Mr. Obama belatedly tried to stop the tumbrels that began rolling toward the Potomac after Larry Summers went on Sunday talk shows to assert that there was nothing the administration could do about the blood-sucking insurance monstrosity’s venal payout.

Summers, who inspires lusty dreams of A.I.G. tormentor Eliot Spitzer, asserted that the government “cannot just abrogate” contracts with financial vampires. It seems as though it would be pretty easy to upend a bonus contract that must read something like: “If you ruin the world economy, we’ll pay you an extra million.”

As Andrew Cuomo pointed out on Tuesday, 11 of the A.I.G. executives who received retention bonuses of $1 million or more — including one who received $4.6 million — were not even retained. They’re no longer working at A.I.G. Bonuses were paid to 52 people who have left the company.

At first, on the nutty bonuses, Team Obama thought it could get away with the same absurd argument used to justify the nearly $8 billion in unnecessary earmarks it allowed Congress to jam into this year’s overdue spending bill: It was written last year; we’re just signing off on it; we’ll do better in the future.

What President Obama should have said to the blood-sucking bums at A.I.G., many of them foreigners who were working at the louche London unit, was quite simple: “We stopped the checks. They’re immoral. If you want Americans’ hard-earned cash as a reward for burning up their jobs, homes and savings, sue me.”

He also should have saved a dollar a year and fired Ed Liddy. There must have been ways to avoid rewarding the perpetrators of our financial crisis and Liddy seems to have seriously explored none of them.

Barney Frank told reporters: “I think the time has come to exercise our ownership rights ... and then say as owner, ‘No, I’m not paying you the bonus. You didn’t perform. You didn’t live up to this contract.’ ”

Cuomo, who seems far more intent on transparency than Mr. Obama, and Tim Geithner, the Treasury secretary who reluctantly signed off on the bonuses, issued subpoenas for the names of the bonus babies. Cuomo started an investigation of whether the payments were fraudulent because the company knew it did not have the funds to cover them.

The president needs to brush back the arrogant, greedy creeps who kneecapped capitalism, rather than cosseting Wall Street for fear of looking like an avatar of socialism.

Geithner, who comes from the cozy Wall Street club, and Liddy believe it’s best to stabilize the company and keep on board the same people who invented the risky financial tactics so they can unwind their own rotten spool.

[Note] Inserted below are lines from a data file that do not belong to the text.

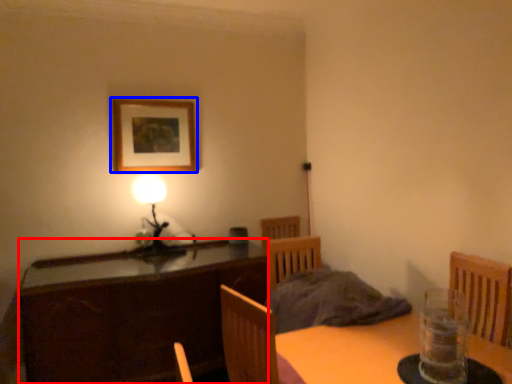
Question: Which of the following is the closest to the observer, cabinetry (highlighted by a red box) or picture frame (highlighted by a blue box)?

Choices:
 (A) cabinetry
 (B) picture frame

Answer: (A)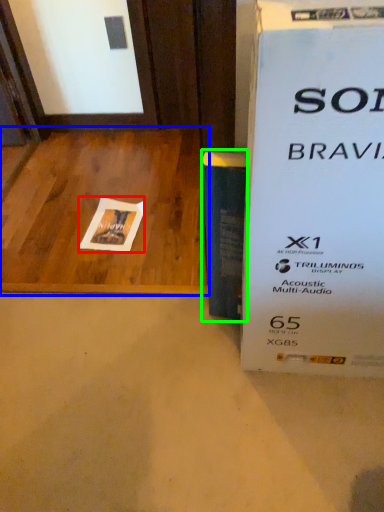
Question: Based on their relative distances, which object is farther from flyer (highlighted by a red box)? Choose from table (highlighted by a blue box) and paperback book (highlighted by a green box).

Choices:
 (A) table
 (B) paperback book

Answer: (B)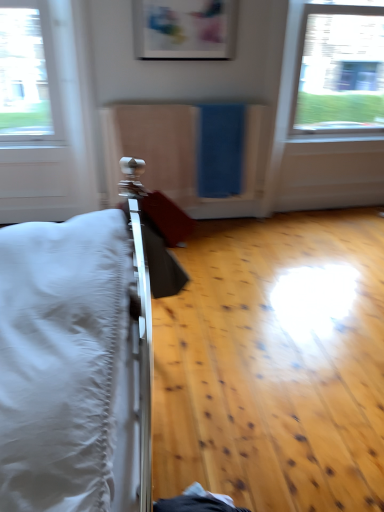
Question: Should I look upward or downward to see matte plastic picture frame at upper center?

Choices:
 (A) down
 (B) up

Answer: (B)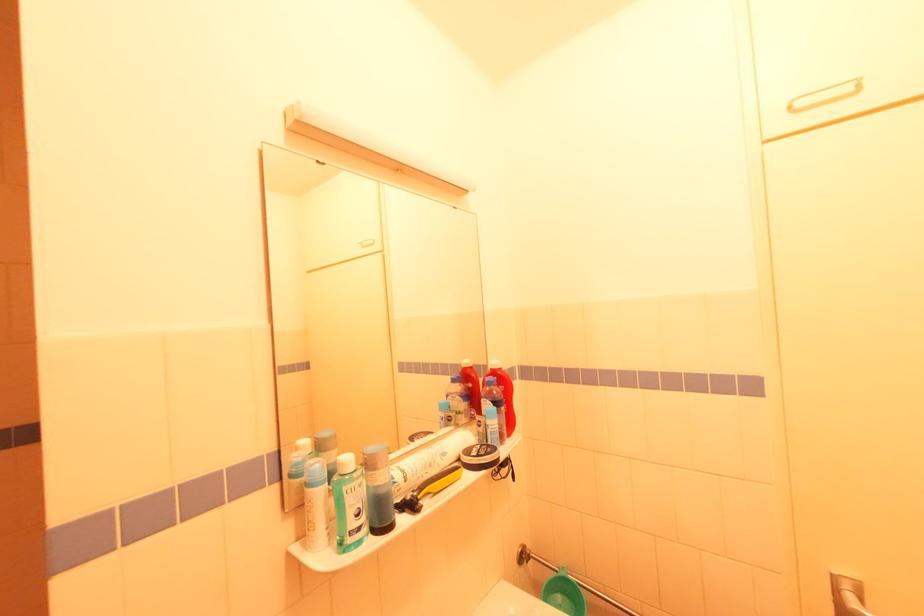
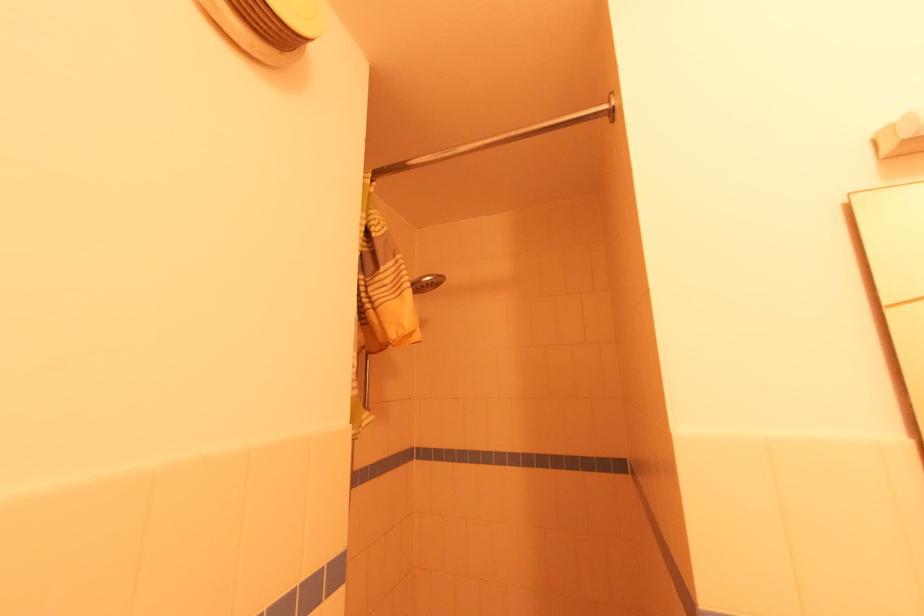
Question: Based on the continuous images, in which direction is the camera rotating? Reply with the corresponding letter.

Choices:
 (A) Left
 (B) Right
 (C) Up
 (D) Down

Answer: (A)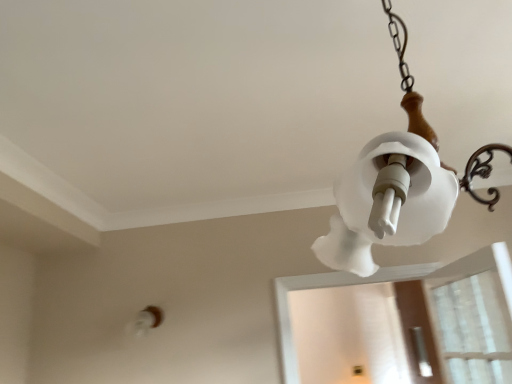
Question: Is point (154, 306) positioned closer to the camera than point (393, 210)?

Choices:
 (A) farther
 (B) closer

Answer: (A)

Question: Is white frosted glass light fixture at lower left in front of or behind white frosted glass lampshade at upper right in the image?

Choices:
 (A) front
 (B) behind

Answer: (B)

Question: Estimate the real-world distances between objects in this image. Which object is closer to the white frosted glass light fixture at lower left?

Choices:
 (A) white frosted glass lampshade at upper right
 (B) transparent plastic screen door at lower right

Answer: (B)

Question: Considering the real-world distances, which object is closest to the white frosted glass lampshade at upper right?

Choices:
 (A) white frosted glass light fixture at lower left
 (B) transparent plastic screen door at lower right

Answer: (A)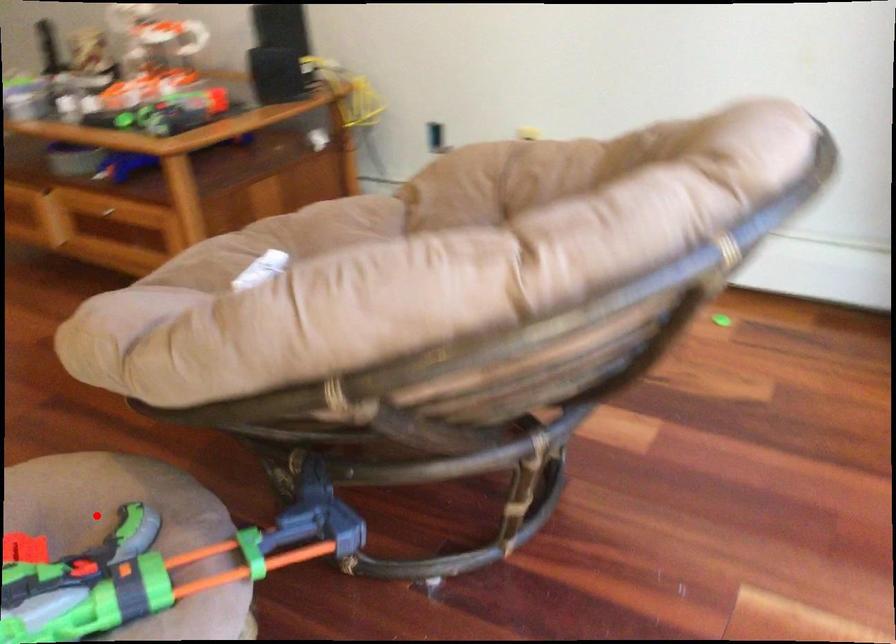
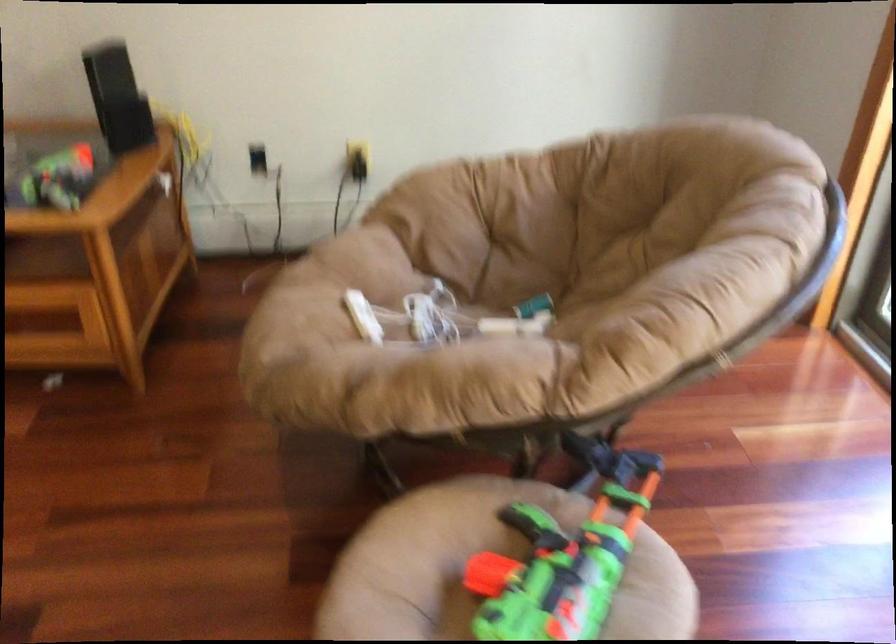
Question: I am providing you with two images of the same scene from different viewpoints. In image1, a red point is highlighted. Considering the same 3D point in image2, which of the following is correct?

Choices:
 (A) It is closer
 (B) It is farther

Answer: (B)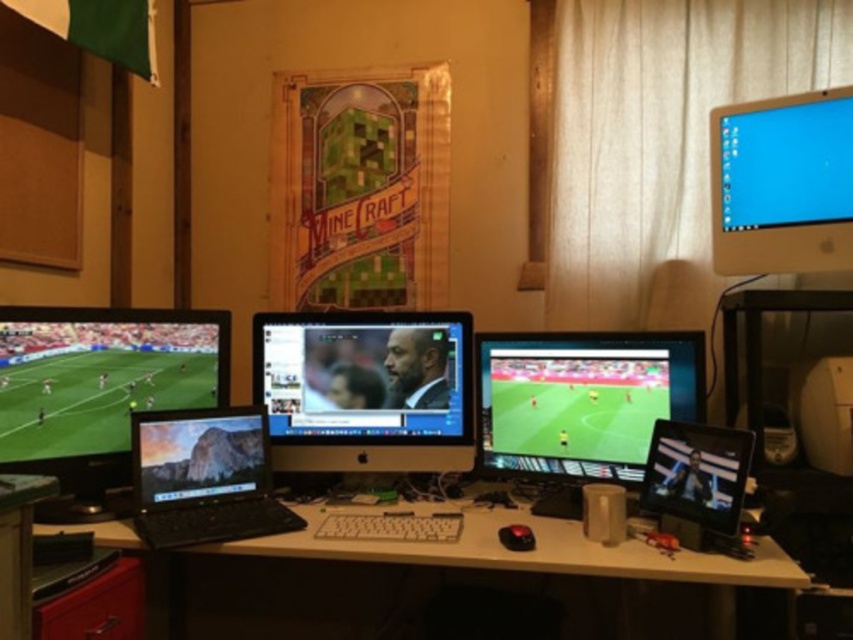
Question: Among these objects, which one is farthest from the camera?

Choices:
 (A) matte black monitor at left
 (B) white matte computer desk at center

Answer: (A)

Question: Is matte black monitor at center to the left of white plastic keyboard at center from the viewer's perspective?

Choices:
 (A) yes
 (B) no

Answer: (B)

Question: Among these objects, which one is nearest to the camera?

Choices:
 (A) white matte computer desk at center
 (B) satin black monitor at center

Answer: (A)

Question: Can you confirm if matte black monitor at left is positioned to the left of white glossy monitor at upper right?

Choices:
 (A) no
 (B) yes

Answer: (B)

Question: Among these points, which one is nearest to the camera?

Choices:
 (A) (809, 211)
 (B) (444, 465)
 (C) (86, 314)
 (D) (680, 369)

Answer: (D)

Question: Can you confirm if satin black monitor at center is bigger than white plastic keyboard at center?

Choices:
 (A) yes
 (B) no

Answer: (A)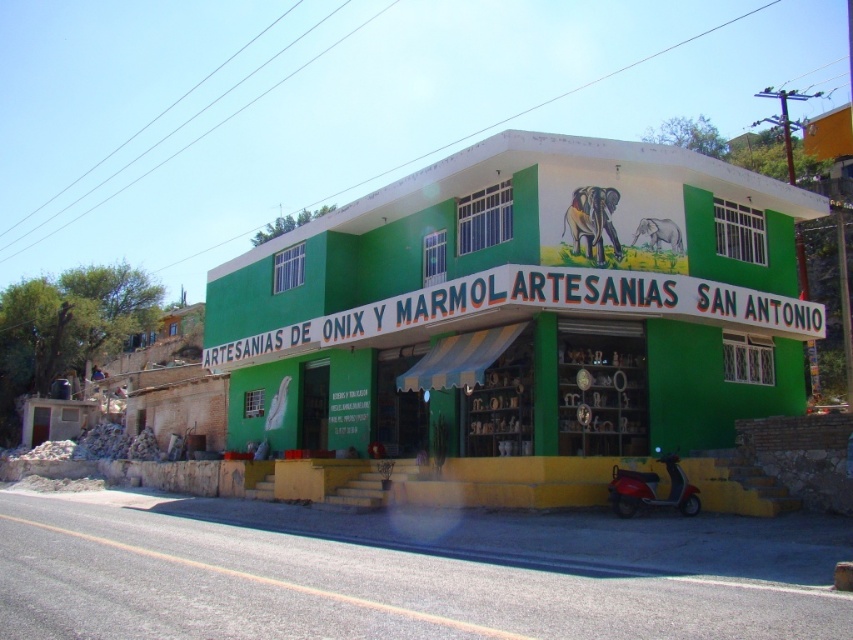
You are standing at the point marked by the coordinate point at (782, 346). You want to walk to the entrance of the shop, which is located at the base of the building. How far will you have to walk in feet?

The distance between the point marked by the coordinate point at (782, 346) and the entrance of the shop is 68.10 feet.

You are standing at the entrance of a nearby park and want to take a photo of the green matte building at center. If your camera has a maximum focus range of 15 meters, will it be able to capture the building clearly?

The green matte building at center is 14.86 meters away from camera, so yes, the camera can focus on it clearly within the 15 meters range.

Based on the photo, you are a delivery person trying to park your metallic red scooter at lower right near the green matte building at center. Since the building is closer to you, will the scooter be behind or in front of the building when parked?

The green matte building at center is closer to the viewer than the metallic red scooter at lower right, so when parked, the scooter will be behind the building.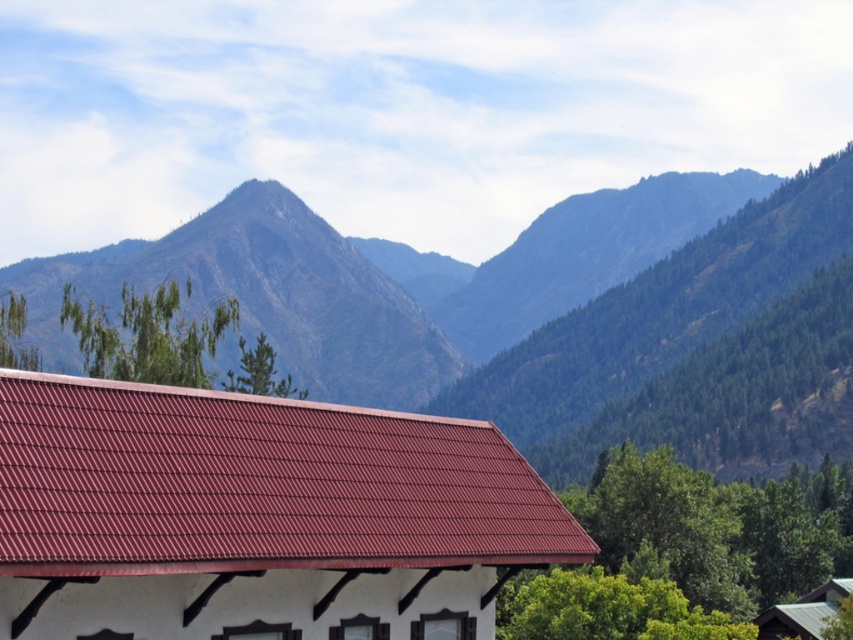
What do you see at coordinates (695, 348) in the screenshot?
I see `green textured mountain at upper center` at bounding box center [695, 348].

Is green textured mountain at upper center to the left of rugged granite peak at upper center from the viewer's perspective?

Incorrect, green textured mountain at upper center is not on the left side of rugged granite peak at upper center.

You are a GUI agent. You are given a task and a screenshot of the screen. Output one action in this format:
    pyautogui.click(x=<x>, y=<y>)
    Task: Click on the green textured mountain at upper center
    Image resolution: width=853 pixels, height=640 pixels.
    Given the screenshot: What is the action you would take?
    pyautogui.click(x=695, y=348)

Who is lower down, metallic red roof at center or metallic gray hut at lower right?

Positioned lower is metallic gray hut at lower right.

Between metallic red roof at center and metallic gray hut at lower right, which one appears on the right side from the viewer's perspective?

Positioned to the right is metallic gray hut at lower right.

What do you see at coordinates (253, 513) in the screenshot? The width and height of the screenshot is (853, 640). I see `metallic red roof at center` at bounding box center [253, 513].

Locate an element on the screen. Image resolution: width=853 pixels, height=640 pixels. metallic red roof at center is located at coordinates (253, 513).

Can you confirm if rugged granite peak at upper center is smaller than metallic gray hut at lower right?

Actually, rugged granite peak at upper center might be larger than metallic gray hut at lower right.

Is point (291, 259) in front of point (796, 618)?

No, (291, 259) is behind (796, 618).

This screenshot has width=853, height=640. I want to click on rugged granite peak at upper center, so click(x=265, y=298).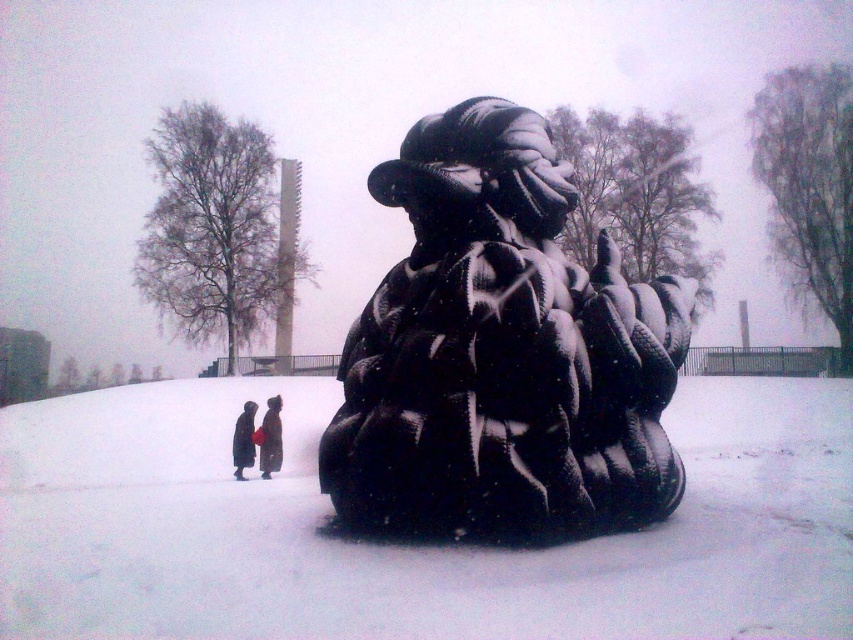
You are standing in the snowy area and want to take a photo of both the sculpture at center and the dark brown fur coat at lower center. Can you position yourself so that both are fully visible in the frame without moving either object?

The sculpture at center is above the dark brown fur coat at lower center, so if you position yourself at a lower angle, you can capture both the sculpture and the coat in the frame since they are vertically aligned.

You are standing in the snowy area and want to take a photo of the sculpture at center and the dark brown fur coat at lower center together in the frame. Considering their sizes, will you need to move closer or farther away from the sculpture to include both in the photo?

The sculpture at center is much taller than the dark brown fur coat at lower center. To include both in the photo, you would need to move farther away from the sculpture to capture its full height while also fitting the smaller dark brown fur coat at lower center into the frame.

You are standing in the snowy area and want to take a photo of the sculpture at center and the dark brown coat at center. Which object should you zoom in on to capture both in the frame without moving your camera?

You should zoom in on the dark brown coat at center because the sculpture at center might be wider than it, so focusing on the smaller object allows both to fit in the frame.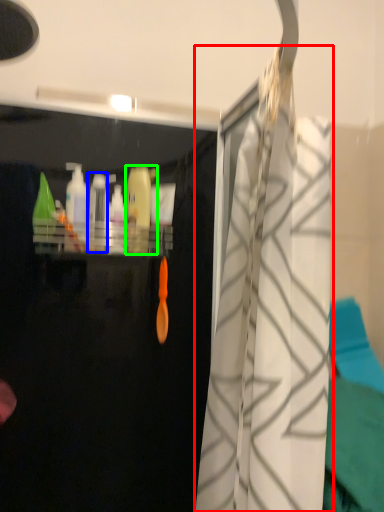
Question: Which object is the farthest from curtain (highlighted by a red box)? Choose among these: bottle (highlighted by a blue box) or cleaning product (highlighted by a green box).

Choices:
 (A) bottle
 (B) cleaning product

Answer: (A)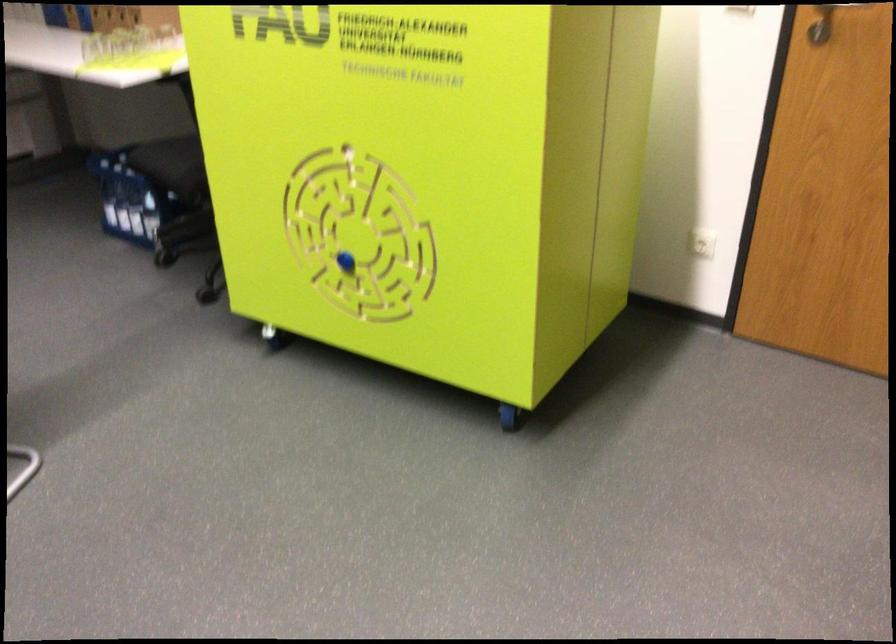
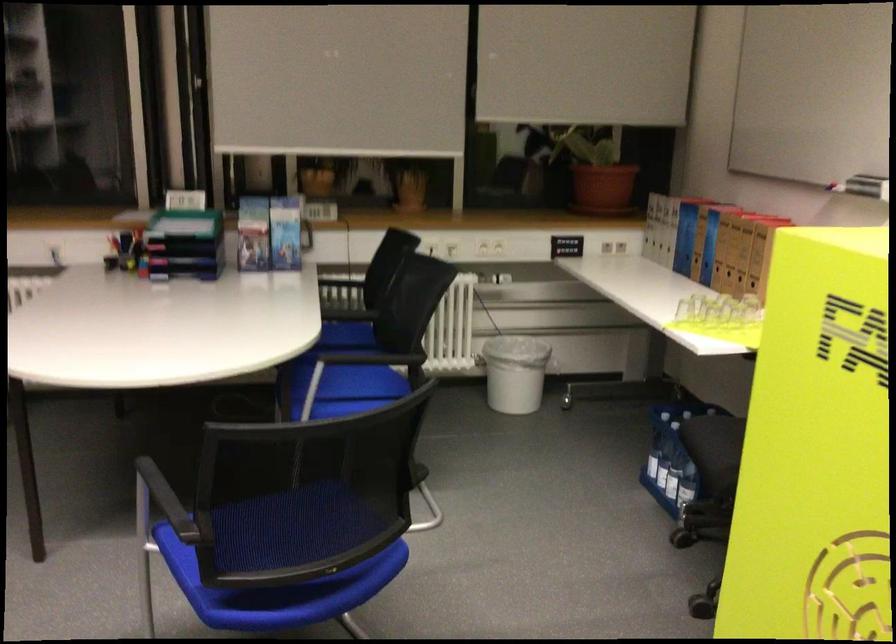
Question: The first image is from the beginning of the video and the second image is from the end. How did the camera likely rotate when shooting the video?

Choices:
 (A) Left
 (B) Right
 (C) Up
 (D) Down

Answer: (A)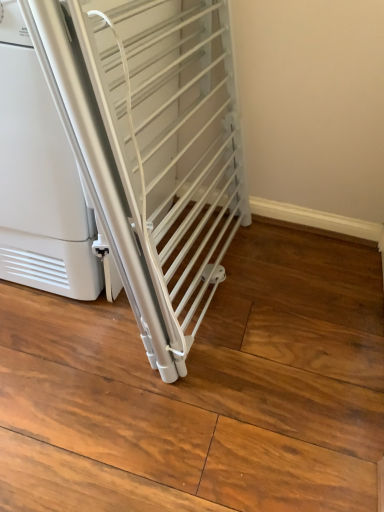
Where is `white plastic refrigerator at left`? This screenshot has width=384, height=512. white plastic refrigerator at left is located at coordinates (39, 179).

Measure the distance between white plastic refrigerator at left and camera.

A distance of 28.75 inches exists between white plastic refrigerator at left and camera.

What do you see at coordinates (39, 179) in the screenshot? The width and height of the screenshot is (384, 512). I see `white plastic refrigerator at left` at bounding box center [39, 179].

Isn’t that like giving bonuses to the arsonists who started a fire because they alone know what kind of accelerants they used to start it?

“Their mythology starts with the false premise that these are irreplaceable geniuses,” says Cuomo.

Boiling mad that A.I.G. made more than 73 millionaires in the unit that felled the firm, Cuomo called the company’s counsel on Monday to demand that she stop payment on the checks. Cuomo was informed that the money had already been direct-deposited in the accounts of the derivative scoundrels with the push of a button.